Platychelus karrooensis

Scientific classification
- Kingdom: Animalia
- Phylum: Arthropoda
- Clade: Pancrustacea
- Class: Insecta
- Order: Coleoptera
- Suborder: Polyphaga
- Infraorder: Scarabaeiformia
- Family: Scarabaeidae
- Genus: Platychelus
- Species: P. karrooensis
- Binomial name: Platychelus karrooensis Péringuey, 1902

= Platychelus karrooensis =

- Genus: Platychelus
- Species: karrooensis
- Authority: Péringuey, 1902

Species of beetle

Platychelus karrooensis is a species of beetle of the family Scarabaeidae. It is found in South Africa (Western Cape).

== Description ==
Adults reach a length of about 5.5-6 mm. They are bronze, but somewhat greenish on the pronotum. The elytra are testaceous red, very shiny, but with scarcely a metallic sheen.
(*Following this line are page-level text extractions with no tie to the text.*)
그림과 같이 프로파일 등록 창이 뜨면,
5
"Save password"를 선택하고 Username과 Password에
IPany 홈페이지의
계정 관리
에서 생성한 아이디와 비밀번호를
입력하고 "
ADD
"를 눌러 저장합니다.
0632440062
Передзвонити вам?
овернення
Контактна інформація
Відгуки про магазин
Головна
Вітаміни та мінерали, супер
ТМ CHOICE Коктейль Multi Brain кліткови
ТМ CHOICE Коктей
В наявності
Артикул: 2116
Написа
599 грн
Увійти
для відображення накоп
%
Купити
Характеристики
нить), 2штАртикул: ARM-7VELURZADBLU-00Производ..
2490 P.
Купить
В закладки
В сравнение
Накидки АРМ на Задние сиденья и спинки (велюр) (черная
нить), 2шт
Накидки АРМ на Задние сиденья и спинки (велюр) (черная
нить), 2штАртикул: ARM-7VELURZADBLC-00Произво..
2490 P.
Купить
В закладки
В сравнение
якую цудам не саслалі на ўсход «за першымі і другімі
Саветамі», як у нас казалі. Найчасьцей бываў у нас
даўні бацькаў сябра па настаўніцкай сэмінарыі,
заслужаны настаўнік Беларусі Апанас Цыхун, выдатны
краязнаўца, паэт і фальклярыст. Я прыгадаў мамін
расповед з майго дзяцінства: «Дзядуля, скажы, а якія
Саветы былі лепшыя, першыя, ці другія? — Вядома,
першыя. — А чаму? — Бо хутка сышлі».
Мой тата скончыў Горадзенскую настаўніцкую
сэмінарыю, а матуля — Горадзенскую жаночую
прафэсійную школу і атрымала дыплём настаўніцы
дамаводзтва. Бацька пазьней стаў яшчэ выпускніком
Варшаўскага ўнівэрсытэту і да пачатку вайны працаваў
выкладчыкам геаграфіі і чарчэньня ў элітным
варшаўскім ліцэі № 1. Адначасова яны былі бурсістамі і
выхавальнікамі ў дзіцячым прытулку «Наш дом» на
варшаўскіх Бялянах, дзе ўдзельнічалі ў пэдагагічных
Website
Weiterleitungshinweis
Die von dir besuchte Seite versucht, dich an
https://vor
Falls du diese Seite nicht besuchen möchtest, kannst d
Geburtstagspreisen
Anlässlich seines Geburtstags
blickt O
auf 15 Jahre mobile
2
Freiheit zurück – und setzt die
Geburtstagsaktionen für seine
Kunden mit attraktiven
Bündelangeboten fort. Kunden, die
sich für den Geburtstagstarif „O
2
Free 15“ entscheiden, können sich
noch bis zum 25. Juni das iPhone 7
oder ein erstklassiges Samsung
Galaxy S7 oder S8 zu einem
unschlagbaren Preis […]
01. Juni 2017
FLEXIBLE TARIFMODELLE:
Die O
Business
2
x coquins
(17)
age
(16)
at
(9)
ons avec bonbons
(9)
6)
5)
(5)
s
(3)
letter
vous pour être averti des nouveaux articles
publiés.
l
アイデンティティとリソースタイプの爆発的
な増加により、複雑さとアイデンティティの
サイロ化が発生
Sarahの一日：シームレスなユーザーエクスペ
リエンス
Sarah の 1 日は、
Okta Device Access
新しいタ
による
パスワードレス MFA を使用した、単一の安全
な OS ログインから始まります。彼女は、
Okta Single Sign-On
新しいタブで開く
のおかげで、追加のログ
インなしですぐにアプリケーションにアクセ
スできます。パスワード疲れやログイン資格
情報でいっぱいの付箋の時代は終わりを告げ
The head is very granulose, and slightly pubescent, while the pronotum is very closely scabroso-punctate laterally and in the anterior part, but with somewhat closely set punctures in the median part, very slightly grooved longitudinally in the anterior part only, and clothed with a dense greyish and sub-flavescent, long pubescence. The scutellum is covered with thick flavous hairs and the elytra are very closely punctured, and covered with a very short, appressed, slightly fuscous pubescence. The pygidial part and abdomen are clothed with a very dense, thick yellowish pubescence.